In Maryland, taking $250,000 to do special favors for Shoppers Food Warehouse, while simultaneously serving, as chair of the Senate committee, which writes the state budget and tax laws, isn’t a crime.
Nor is it a crime, in Maryland, to use your position as a powerful legislator to drum up clients for your political consulting business.
Delegate Maggie McIntosh is chair of the House Environmental Matters Committee, a former majority leader, and a powerful ally to Governor O’Malley. She is also a federal lobbyist for The Johns Hopkins University. McIntosh, a protégé of Senator Barbara Mikulski, is an influential legislator with connections to the levers of power in Baltimore and the state.

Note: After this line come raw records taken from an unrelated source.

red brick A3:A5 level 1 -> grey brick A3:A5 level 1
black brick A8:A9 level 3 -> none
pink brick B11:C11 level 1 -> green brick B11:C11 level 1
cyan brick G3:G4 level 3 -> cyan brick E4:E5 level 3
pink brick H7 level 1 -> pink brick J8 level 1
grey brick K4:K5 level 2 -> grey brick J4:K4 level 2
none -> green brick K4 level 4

McIntosh also owns a political consulting and direct mail company The McIntosh Files. It appears she has leveraged her connections very well. According to data from the Maryland Campaign Finance database McIntosh’s clients include Governor O’Malley and Lt. Governor Anthony Brown, Baltimore Mayor Stephanie Rawlings-Blake, members of the House of Delegates, and several candidates for and current members of the Baltimore City Council. Available data shows McIntosh has pulled in over $370,000 in revenue for her firm.
McIntosh listed ownership of the firm on her Financial Disclosure Statement to the state ethics commission. However, McIntosh did not disclose her partnership interest in another political consulting firm, the Columbia-based TruBlu Politics. McIntosh joined TruBlu Politics as a full partner in April of 2009. Although she is not listed on TruBlu Politics current website as a partner, you can find this version TruBlu Politics “About Us” webpage on the Intertubes.

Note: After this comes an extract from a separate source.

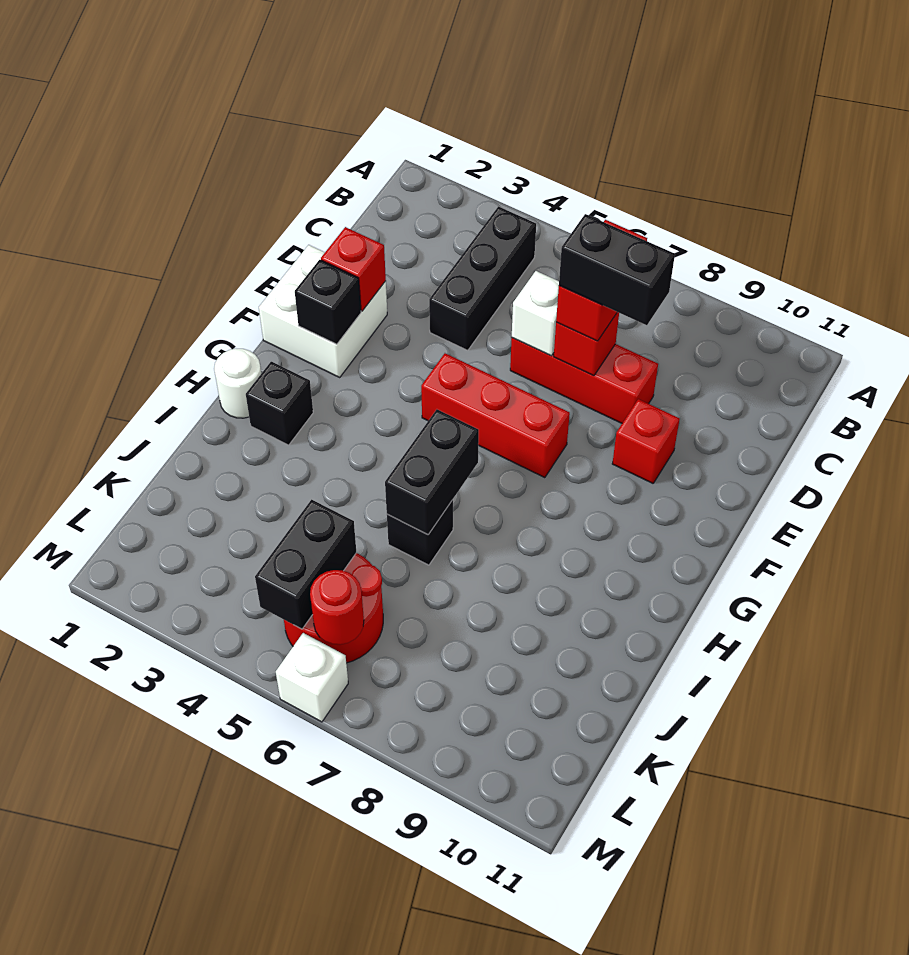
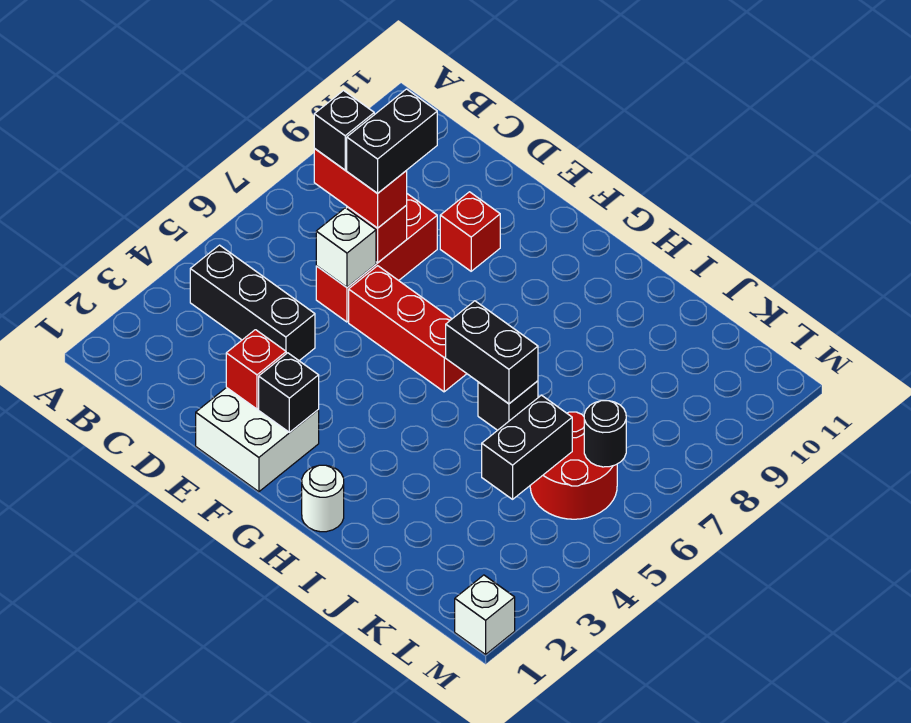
red brick F5:F7 level 1 -> red brick E6:G6 level 1
black brick H2 level 1 -> black brick C7 level 4
black brick K5:L5 level 2 -> black brick K4:K5 level 2
red round brick L6 level 2 -> black round brick L6 level 2
white brick M6 level 1 -> white brick M1 level 1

Legislators are given the option to be notified when someone looks up their form, McIntosh selected yes…. Hi Maggie!
TruBlu Politics lists several Maryland Democratic legislators as their clients. It just so happens that may of these legislators happen to sit on the very legislative committees McIntosh chairs or sits, whether it is the Environmental Matters Committee or the Rules and Executive Nominations Committee. Whether through individual or various campaign slate committees, TruBue Politics has earned quite a bit of money from legislators tied to McIntosh.
Schedule H of the disclosure requires that the filer to list any business entity from they earned income during the filing period.

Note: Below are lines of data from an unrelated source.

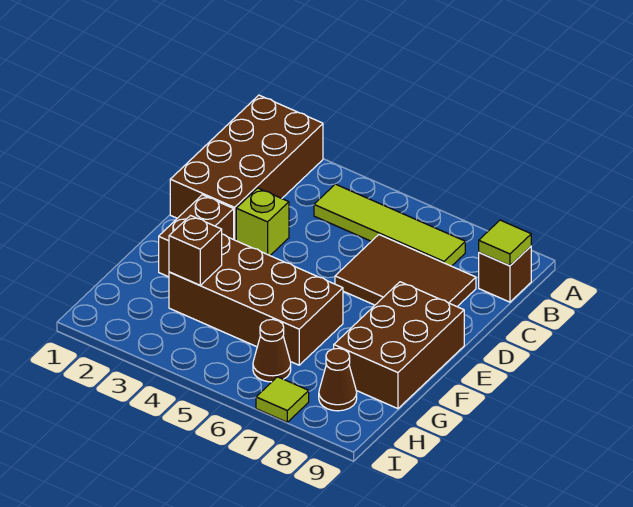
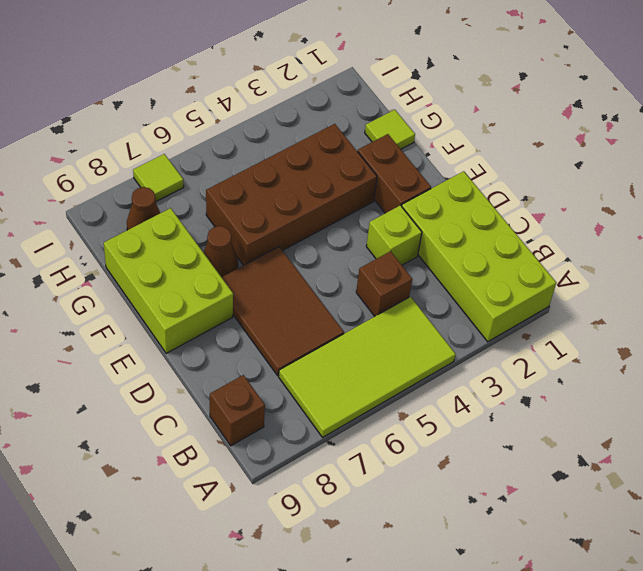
brown brick A1:D2 level 1 -> lime brick A1:D2 level 1
lime tile B4:B7 level 1 -> lime tile A4:B7 level 1
lime tile B9 level 2 -> lime tile G1 level 1
brown tile C6:D8 level 1 -> brown tile C6:E7 level 1
brown brick E8:G9 level 1 -> lime brick E8:G9 level 1
brown brick G3 level 2 -> brown brick C4 level 1
brown cone H6 level 1 -> brown cone F7 level 1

Either TruBlu Politics failed to make a profit, highly unlikely given it pulled in close to $1 million from Maryland clients according to the state campaign finance database, or McIntosh had an Ulysses Currie moment, or felt no need to disclose the relationship.
As the old Annapolis definition of conflict of interest goes… “if it doesn’t conflict with my interests…”
TruBlu Politics also made a mint off the slots the 2008 referendum, taking in nearly $100,000 from O’Malley’s pro-slots campaign organization For Maryland For Our Future. McIntosh—the anti-slots legislator—pulled $19,000 for her own firm from O’Malley’s pro-slots outfit.
According to this screenshot from the Maryland Department of Assessments and Taxation online database, TruBlu Politics forfeited its status to do business in Maryland in October of 2010 for failure to file a property return in 2009.
Interestingly though, TruBlu Politics seems to have disappeared from the SDAT database. Only days after the screen grab was taken, a search of the database for TruBlu Politics no longer produces a return.
But as the Currie episode teaches us, none of this is illegal or does it matter, because self-dealing, cronyism, conflicts of interest: it’s all business as usual for the temple monkeys in Annapolis. Ethics, transparency, following the rules, that’s just for us rubes who have the pleasure of paying taxes to fund them.